Read blog post by Lead Pastor Matt Adair:
I am impatient.
I’m actually impatient about a lot of things - this explains why I’m useless at home repair - but right now I’m impatient with God. It’s not the first time that I’ve felt this way so my failure to wait on God is barely newsworthy. But this time it has to do with you, so you should probably be in the loop on this one.
The world we’ve been adopted into - the kingdom of God - is a world of freedom and joy. If you don’t believe me, look at the beginning of Paul’s letters to the first century church and notice how often in the first few sentences that he includes some pronouncement of ‘grace and peace’ to family members living in cities around the Mediterranean Sea.
Freedom and joy is what we experience in a world marked by grace and peace. Broadly speaking, this is a freedom from guilt and shame and a joy that is sparked by the love God has for us. Specifically, our enjoyment of God is the natural response we have to the freedom God has given us - and others - because of the work of Jesus in his life and death.
I want you to feel free and happy. And while there are some who want to separate joy and happiness, the Bible is indiscriminate in the language it uses to describe what we experience when we feel like we’re free. But the truth is, I believe we’re in a season of struggling with freedom. Some of us feel the weightiness of our brokenness while others endure the hardships of life as bitter discipline from the hand of God. I watch your faces while I preach and I hear your stories. And in the end, I’m not sure you really believe you’re free. I know it’s an ongoing struggle for me - so I want to remind you of something.

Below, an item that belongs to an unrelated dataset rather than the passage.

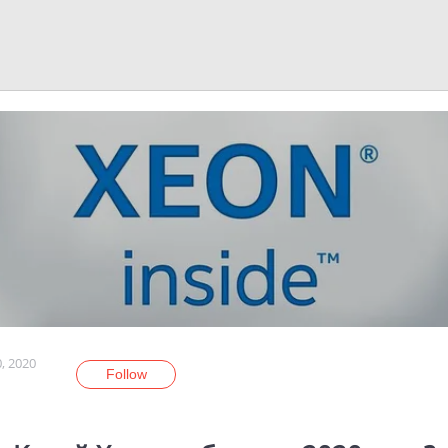
, 2020
Follow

God loves you. If you never get better or if your circumstances never change, he’ll never love you any less. Now it will probably encourage you to know that you will get better (Philippians 1:6) and that the dark clouds of your today will give way to the sunshine of his love. Now you might not notice any improvement immediately and hurts will linger for extended seasons, but look back over your doubts and sorrows from five years ago and remember how God has met you in the past. Look for reminders of God’s love for his people as we read through the Scriptures (check out Psalm 136 as an example).
And it’s here where I find myself growing increasingly impatient with God. Because our struggle to live free and the inherent challenges of finding joy when life enslaves us weighs heavy on my heart as one of your pastors. I want you to feel - not just know - that you are free. I want a rugged happiness that weathers the storms of life.
But it’s not like freedom and happiness are things we can create and control. We are almost completely helpless when it comes to creating and controlling our emotions. And that’s why I’m not impatient with you and why I’m growing less impatient with myself. It’s not that I don’t want us to change but I simply have no confidence in our ability to change ourselves. I believe that God created us to be happy and free; and our only hope in experiencing that reality is a powerful work of God in us and through us as we encourage each other.
So my impatience today lies with him. And I’m not alone - all of the elders are burdened in this way for you and for ourselves. It showed up when we were together on Monday night, our hearts strained for you and asking God to convince you that he loves you in a rather clear and present way. Now. Today.
So, Father, would you show yourself to be a generous father who loves to give good gifts to his children as you clear the fog of our present circumstances or give a freedom and happiness that shines brightly through the dark clouds that surround us.